Antes que a bola rolasse, a torcida do Saint-Étienne deu show nas arquibancadas. Os Verdes realizaram um criativo mosaico em que faziam referência ao filme Laranja Mecânica, de Stanley Kubrick. A cena em que Alex DeLarge sofre lavagem cerebral foi reproduzida com um bandeirão em meio aos papéis verdes. “Tantas razões para odiar o inimigo hereditário”, dizia a faixa logo abaixo.

Dentro de campo, num clássico de pouquíssimas finalizações, o Saint-Étienne se deu melhor apenas no final. Os Verdes foram superiores na fraca primeira etapa e exigiram uma grande defesa de Anthony Lopes, assim como voltaram a fazer o goleiro trabalhar no início da segunda etapa. O Lyon cresceu depois disso, quando passou a se impor no meio-campo, mas não aproveitou suas oportunidades e ainda teve um gol anulado por impedimento. Aos 35, a situação dos visitantes se complicou quando Léo Dubois sentiu lesão e deixou a equipe com um a menos. Foi então que o Saint-Étienne aproveitou a vantagem numérica. Aos 45, em cruzamento de Ryad Boudebouz, Robert Beric concluiu de cabeça e definiu a vitória.

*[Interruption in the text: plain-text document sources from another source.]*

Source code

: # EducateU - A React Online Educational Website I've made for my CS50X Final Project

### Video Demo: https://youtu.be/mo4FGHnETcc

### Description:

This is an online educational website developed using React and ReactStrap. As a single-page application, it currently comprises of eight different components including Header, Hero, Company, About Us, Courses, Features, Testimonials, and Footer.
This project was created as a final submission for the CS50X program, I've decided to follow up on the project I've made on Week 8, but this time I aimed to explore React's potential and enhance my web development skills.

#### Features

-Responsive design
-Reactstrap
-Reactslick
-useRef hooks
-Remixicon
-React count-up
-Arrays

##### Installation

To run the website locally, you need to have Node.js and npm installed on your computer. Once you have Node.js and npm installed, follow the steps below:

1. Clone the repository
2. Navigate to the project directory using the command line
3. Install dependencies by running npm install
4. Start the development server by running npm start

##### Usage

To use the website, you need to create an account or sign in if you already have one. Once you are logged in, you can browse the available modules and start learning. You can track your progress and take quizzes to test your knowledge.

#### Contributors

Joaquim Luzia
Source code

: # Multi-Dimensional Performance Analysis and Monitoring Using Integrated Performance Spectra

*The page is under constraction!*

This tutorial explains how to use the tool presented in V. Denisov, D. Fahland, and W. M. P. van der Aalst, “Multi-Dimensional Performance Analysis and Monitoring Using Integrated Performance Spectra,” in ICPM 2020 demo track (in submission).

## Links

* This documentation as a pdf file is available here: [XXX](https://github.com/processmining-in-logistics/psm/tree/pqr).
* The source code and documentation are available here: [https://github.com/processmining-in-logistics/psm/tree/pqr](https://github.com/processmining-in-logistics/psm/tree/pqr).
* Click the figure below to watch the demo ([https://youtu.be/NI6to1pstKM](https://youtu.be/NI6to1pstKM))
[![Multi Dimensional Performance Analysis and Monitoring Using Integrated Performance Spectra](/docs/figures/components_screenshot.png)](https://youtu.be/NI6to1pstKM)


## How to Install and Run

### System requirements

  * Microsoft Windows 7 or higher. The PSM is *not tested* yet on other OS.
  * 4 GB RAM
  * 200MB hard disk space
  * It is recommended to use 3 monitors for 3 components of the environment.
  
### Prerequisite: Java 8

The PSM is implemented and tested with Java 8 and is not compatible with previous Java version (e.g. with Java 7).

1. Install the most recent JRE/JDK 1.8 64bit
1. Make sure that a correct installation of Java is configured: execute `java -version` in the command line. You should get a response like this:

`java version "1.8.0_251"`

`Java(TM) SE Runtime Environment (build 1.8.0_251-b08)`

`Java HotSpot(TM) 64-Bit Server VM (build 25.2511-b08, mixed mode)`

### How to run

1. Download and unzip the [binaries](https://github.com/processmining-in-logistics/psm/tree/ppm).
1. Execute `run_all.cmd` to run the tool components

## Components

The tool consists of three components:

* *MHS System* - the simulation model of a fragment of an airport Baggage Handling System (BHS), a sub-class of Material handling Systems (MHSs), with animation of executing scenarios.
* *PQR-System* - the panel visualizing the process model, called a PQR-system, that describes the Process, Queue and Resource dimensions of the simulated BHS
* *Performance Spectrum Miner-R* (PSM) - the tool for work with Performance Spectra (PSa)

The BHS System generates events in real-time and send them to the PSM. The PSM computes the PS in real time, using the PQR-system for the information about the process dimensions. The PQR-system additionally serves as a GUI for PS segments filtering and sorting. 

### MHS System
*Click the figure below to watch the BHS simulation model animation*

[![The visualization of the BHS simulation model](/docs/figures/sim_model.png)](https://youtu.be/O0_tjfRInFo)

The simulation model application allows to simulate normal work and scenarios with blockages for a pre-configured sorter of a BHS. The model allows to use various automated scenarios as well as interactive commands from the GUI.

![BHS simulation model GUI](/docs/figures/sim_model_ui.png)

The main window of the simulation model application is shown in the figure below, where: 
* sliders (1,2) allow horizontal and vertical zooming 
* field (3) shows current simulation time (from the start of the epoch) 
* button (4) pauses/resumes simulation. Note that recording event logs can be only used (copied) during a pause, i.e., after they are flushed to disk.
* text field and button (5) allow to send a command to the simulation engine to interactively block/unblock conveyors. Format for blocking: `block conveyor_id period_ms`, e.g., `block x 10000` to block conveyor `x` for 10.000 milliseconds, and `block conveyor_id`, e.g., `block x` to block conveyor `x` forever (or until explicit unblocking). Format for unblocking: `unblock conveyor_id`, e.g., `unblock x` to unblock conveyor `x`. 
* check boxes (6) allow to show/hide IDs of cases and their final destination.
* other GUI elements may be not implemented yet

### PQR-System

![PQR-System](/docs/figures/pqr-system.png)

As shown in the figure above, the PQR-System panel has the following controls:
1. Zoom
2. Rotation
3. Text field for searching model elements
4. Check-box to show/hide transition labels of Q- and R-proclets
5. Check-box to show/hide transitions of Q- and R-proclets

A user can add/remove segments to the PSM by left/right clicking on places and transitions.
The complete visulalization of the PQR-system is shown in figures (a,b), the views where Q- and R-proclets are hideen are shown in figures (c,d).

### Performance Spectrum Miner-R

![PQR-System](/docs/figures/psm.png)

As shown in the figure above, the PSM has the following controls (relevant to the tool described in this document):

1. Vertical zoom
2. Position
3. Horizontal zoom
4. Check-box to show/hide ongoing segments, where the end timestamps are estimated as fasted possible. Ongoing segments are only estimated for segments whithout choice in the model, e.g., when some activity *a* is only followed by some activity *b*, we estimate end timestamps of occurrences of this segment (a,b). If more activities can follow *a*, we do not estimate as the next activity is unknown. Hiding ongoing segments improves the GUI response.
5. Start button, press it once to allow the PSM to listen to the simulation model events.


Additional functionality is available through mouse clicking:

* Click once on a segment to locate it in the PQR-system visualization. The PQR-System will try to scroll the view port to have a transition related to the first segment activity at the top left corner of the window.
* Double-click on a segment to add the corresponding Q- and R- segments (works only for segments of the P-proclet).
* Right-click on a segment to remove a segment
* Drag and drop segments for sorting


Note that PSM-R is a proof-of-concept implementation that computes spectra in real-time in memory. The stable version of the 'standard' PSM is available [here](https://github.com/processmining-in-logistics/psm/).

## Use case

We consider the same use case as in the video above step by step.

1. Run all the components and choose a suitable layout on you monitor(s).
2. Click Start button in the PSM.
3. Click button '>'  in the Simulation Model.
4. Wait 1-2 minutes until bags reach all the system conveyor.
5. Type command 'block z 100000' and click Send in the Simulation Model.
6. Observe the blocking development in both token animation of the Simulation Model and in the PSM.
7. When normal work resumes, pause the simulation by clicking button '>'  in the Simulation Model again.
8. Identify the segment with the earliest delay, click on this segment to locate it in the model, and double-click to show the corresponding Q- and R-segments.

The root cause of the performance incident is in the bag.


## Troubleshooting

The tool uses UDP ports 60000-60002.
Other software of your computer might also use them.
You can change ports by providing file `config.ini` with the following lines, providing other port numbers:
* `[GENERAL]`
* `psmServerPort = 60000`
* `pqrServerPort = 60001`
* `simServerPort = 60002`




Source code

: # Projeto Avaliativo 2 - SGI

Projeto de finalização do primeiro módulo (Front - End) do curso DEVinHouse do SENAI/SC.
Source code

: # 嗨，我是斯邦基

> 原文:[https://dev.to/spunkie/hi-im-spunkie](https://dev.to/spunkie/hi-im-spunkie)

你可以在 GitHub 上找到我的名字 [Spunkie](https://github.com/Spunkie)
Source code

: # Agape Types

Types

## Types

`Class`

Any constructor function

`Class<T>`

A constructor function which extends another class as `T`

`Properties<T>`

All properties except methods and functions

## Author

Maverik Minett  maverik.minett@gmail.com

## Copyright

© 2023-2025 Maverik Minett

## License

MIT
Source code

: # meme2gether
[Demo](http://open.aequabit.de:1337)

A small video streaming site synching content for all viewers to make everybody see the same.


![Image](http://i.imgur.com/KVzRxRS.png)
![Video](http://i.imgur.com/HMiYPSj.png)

Depois da partida, Sylvinho demonstrou ter consciência sobre sua difícil situação no Lyon: “Tenho um sentimento bastante semelhante ao que vivi depois das partidas contra Amiens, Brest ou PSG. Não podemos tomar um gol como este nos últimos minutos. Aqui é ainda pior, porque foi no clássico. É a quarta vez que nós tropeçamos nos últimos minutos. Estou muito preocupado. Perdemos todos os jogos da mesma maneira”.

Claude Puel, por outro lado, sustenta uma marca respeitável. Quando era técnico do Lyon, nunca perdeu o clássico no Geoffroy Guichard. Mantém a escrita à frente do Saint-Étienne, que alcança o 13° lugar. Soma 11 pontos, com duas vitórias consecutivas. Já o Lyon começa a sentir a ameaça da zona de rebaixamento. Com nove pontos, ocupa o 14° lugar e só esta acima da zona dos playoffs por conta do saldo de gols. Após nove rodadas, este é o pior início dos Gones na Ligue 1 desde 1995/96. Sylvinho e Juninho sabem que precisam de uma resposta rápida.